Illustration by Erin Taj

Friends vs. Finances: How Saving Money Can Cost You Your Friendships

Achieving your personal finance goals is often at odds with maintaining your friendships

Over the past four months, I’ve been interviewing people about how they managed to get out of serious debt, and I’ve noticed a recurring theme in their stories: More often than not, paying down their debts required them to avoid expensive social situations. That withdrawal often put a serious strains on their friendship, and sometimes resulted in them losing some friends altogether.

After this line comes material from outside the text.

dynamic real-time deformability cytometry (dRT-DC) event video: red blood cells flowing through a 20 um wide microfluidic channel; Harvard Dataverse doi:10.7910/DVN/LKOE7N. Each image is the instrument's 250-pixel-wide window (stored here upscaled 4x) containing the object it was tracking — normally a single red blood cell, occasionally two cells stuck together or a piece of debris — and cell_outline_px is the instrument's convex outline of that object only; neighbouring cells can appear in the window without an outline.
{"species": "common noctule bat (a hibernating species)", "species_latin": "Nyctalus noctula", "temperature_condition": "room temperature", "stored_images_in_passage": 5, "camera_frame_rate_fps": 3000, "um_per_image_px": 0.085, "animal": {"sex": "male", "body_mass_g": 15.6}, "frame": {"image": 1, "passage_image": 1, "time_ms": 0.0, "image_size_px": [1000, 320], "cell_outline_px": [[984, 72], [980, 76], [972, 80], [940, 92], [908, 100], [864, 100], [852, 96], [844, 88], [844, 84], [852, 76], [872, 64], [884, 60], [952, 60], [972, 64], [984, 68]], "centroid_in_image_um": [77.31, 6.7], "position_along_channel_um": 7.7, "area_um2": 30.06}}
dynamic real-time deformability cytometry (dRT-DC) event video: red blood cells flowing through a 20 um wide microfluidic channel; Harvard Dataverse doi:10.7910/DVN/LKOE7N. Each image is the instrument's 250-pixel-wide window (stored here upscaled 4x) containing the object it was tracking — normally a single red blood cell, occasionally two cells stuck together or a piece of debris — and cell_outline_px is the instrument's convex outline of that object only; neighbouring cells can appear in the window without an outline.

When 31-year-old Page Trimble set out to pay down his $68,000 in student loan and credit card debt, he took up rock climbing as a free hobby. But his frugal lifestyle rankled some of his friends. “Some of our friends understood what we were trying to do, but others were like, ‘Why are you not coming out to eat with us? Why aren’t you coming to the show?’ Other people don’t care what your financial goals are. They just want to hang out and have you do what they’re doing.”

Kyle Pendergrass lost six friends when he ventured to pay off his student loans after college. “They came from more affluent backgrounds and just couldn’t understand that some people have to say ‘no’ to things so they can pay off their debts,” he explains.

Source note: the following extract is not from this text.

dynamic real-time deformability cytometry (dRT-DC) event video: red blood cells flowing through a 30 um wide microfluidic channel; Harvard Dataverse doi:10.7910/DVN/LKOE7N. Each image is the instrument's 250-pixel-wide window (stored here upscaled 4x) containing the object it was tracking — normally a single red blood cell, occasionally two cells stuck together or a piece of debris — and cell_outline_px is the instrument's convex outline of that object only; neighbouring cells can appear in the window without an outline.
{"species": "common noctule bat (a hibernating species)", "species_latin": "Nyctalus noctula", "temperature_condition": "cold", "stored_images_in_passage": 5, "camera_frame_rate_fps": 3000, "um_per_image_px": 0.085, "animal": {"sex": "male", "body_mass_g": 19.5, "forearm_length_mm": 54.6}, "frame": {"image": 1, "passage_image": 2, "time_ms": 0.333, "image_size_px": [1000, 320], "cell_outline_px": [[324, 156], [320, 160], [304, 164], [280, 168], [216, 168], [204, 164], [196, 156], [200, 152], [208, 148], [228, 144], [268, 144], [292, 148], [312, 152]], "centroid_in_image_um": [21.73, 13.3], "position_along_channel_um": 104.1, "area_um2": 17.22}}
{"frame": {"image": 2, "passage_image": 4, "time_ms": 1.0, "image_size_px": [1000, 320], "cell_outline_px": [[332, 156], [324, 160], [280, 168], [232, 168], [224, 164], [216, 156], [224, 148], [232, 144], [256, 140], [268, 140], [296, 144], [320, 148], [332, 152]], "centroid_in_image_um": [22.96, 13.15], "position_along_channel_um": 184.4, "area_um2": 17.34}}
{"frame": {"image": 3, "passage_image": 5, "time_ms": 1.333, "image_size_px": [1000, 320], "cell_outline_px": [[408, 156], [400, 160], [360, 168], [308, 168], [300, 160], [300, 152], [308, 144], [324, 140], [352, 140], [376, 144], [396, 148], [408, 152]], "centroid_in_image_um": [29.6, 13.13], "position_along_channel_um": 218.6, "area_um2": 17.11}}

As a child, Lorelei was mocked for being from a poor family. But once she started climbing the ranks of her industry in adulthood and earning and saving more money, she experienced the opposite problem: Her friends resented her for being too wealthy. “When my friends and I were all poor, it was fine to vent about money because we were on even footing. But things have gotten weird as I’ve changed socioeconomic classes. I’m scared of coming off as the rich asshole. … Strangely, talking about money is more socially dangerous now than when I was poor.”

These experience point to a tension between achieving personal financial goals and maintaining relationships with friends. “It’s almost a universal problem,” says Robert Weagley, associate professor and chair emeritus of the personal financial planning department at the University of Missouri.

The discord between friends and finances stems from the “relative income hypothesis,” Weagley says—the economic theory that says people’s consumption and saving habits are more influenced by social factors than by their actual incomes. That is, people will often spend more than they can afford as “an outward display” that they’re of a higher social class.

Once a person grows accustomed to a certain standard of living, they’re usually reluctant to “ratchet down” to a lower consumption class, Weagley adds. So if one friend suddenly decides to spend less, it can cause conflict for everyone.

“It takes a toll on your self-esteem to not be able to keep up with your friends’ spending,” says Kelsy, a 25-year-old woman living in Northern California. “No one want to stay home drinking PBR when you can go out drinking $10 craft beer with your friends.”

Kelsy eventually caved to the pressure, trading in her cheap social activities such as game and movie nights at home for lavish dinners and binge drinking sessions with friends. Spending more felt great and was a boost to her social life, but it undid all the progress she had made paying down her debt.

The most discouraging aspect to this phenomenon is that there’s not necessarily a win-win solution.

“If you want to revise your budget away from consuming particular goods and services, you have to make tough choices,” says Dennis Hoffman, an economics professor at Arizona State University. “If you lose friends as a result of this, then these are friends who have high incomes, who don’t worry about budget constraints and can’t realize your own constraints. I don’t have any advice there other than the logical one: Pick another set of friends.”

That’s harsh advice, even from an economist, but it’s exactly what happened to Pendergrass and Trimble. They both lost “friends,” but they soon realized those friendships were unsubstantial, predicated mostly on getting drunk together — fitting with Weagley’s slightly more upbeat take.

“If people are going to reject you because you’re trying to reach your financial goals,” Weagley says, “they probably weren’t that good of friends of yours to begin with.”